# AMTRAK APP



## tartan traveller (Apr 6, 2016)

We're travelling by Amtrak across the USA in a few weeks and we're trying to cut down on the weight of our bags. We currently have a huge folder with lots of different electronic tickets and reservations. Can anyone tell me if I can add my Amtrak reservations retrospectively to the app instead of having to carry the tickets? I've tried unsuccessfully so far. We're so looking froward to our trip so I've been reading this board avidly. Seems like our allocation of room 002 on most trains was a lucky one!


----------



## AmtrakBlue (Apr 6, 2016)

I save my eTickets on my phone (I use DocsToGo). That way I don't have to depend on having Internet access.


----------



## TinCan782 (Apr 6, 2016)

You don't need to add your reservations to the Amtrak app. The reservations/tickets are automatically there if booked online. If you book by phone (including AGR redemption) you will need to use reservation number and other information to access the reservation. I keep PDFs of my tickets on my phone for times I don't have internet access and can't or don't want to use the app.


----------



## the_traveler (Apr 6, 2016)

Instead of keeping and printing out everything and carrying everything, what I do is transfer all my reservations (train, hotel, car, etc...) to a new folder in my mail called "travel". This way, everything is in one place and I can carry it in my pocket.

As said, for the train reservations, if you have Internet access you can pull up the reservation on the screen. If you do not, the conductor has it on his/her scanner and/or can just pull it up by your name. For hotels and cars, you're most likely to be in an area that has cell service.


----------



## PeeweeTM (Apr 6, 2016)

Some US-apps don't run on non-US-registred phones. Could that have something to do with your problem?


----------



## Lonestar648 (Apr 7, 2016)

Amtrak tickets made on line automatically show in the APP with the bar code, but on the TE in the sleeper at Union Station, I had trouble getting the APP to come us, which the Conductor smiled and said don't worry about it, then checked us in on his unit.
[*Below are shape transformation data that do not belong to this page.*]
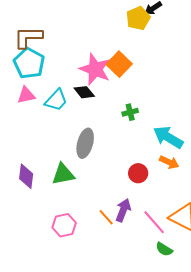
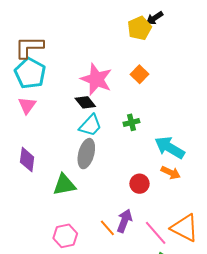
orange square: (119, 64) -> (140, 74), moved, size x0.7
pink triangle: (26, 95) -> (27, 105), turned -42
cyan trapezoid: (56, 100) -> (90, 125), moved
purple diamond: (26, 176) -> (27, 160), moved

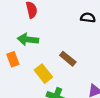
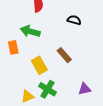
black semicircle: (88, 18) -> (74, 20), moved

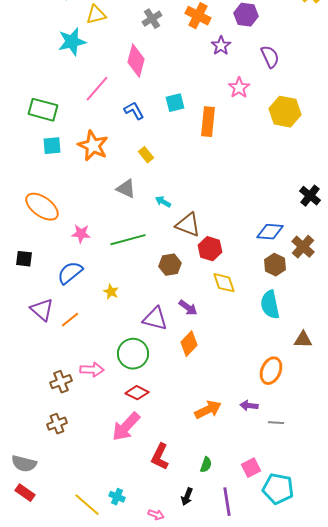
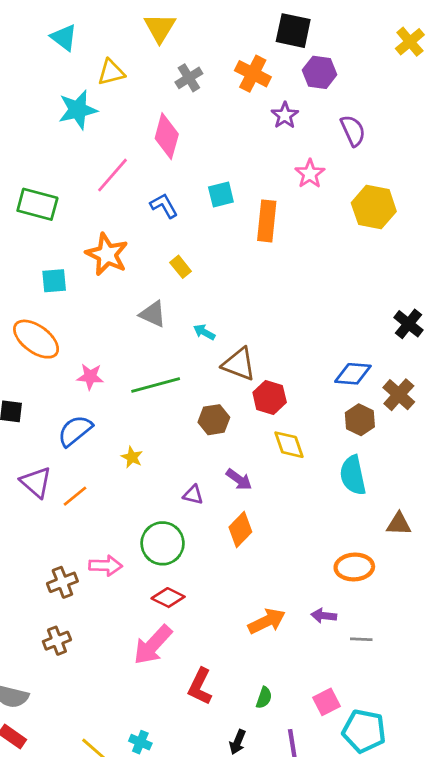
cyan square: (52, 146) -> (54, 281), moved
purple triangle: (155, 319) -> (193, 495), size x0.6
orange ellipse: (271, 371) -> (354, 567), turned 64

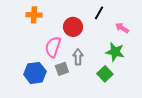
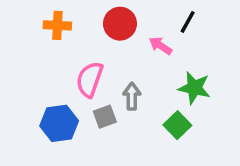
black line: (99, 13) -> (188, 22), moved
red circle: (73, 27) -> (120, 24), moved
pink arrow: (122, 28) -> (161, 46), moved

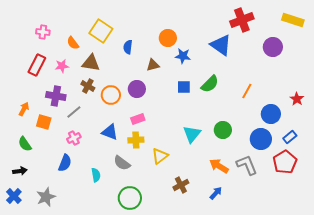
I also have a folder (on my IPAD and IPHONE and laptop) with a coded name (not obvious at first glance) that has all my travel documents, rail, plane, car, hotel, event, attraction, etc. but I do try to use APPs when possible.


----------



## printman2000 (Apr 7, 2016)

If you have an iPhone, you can transfer your tickets from the app to the wallet app. Then they will show up on your lock screen when you get to the station.


----------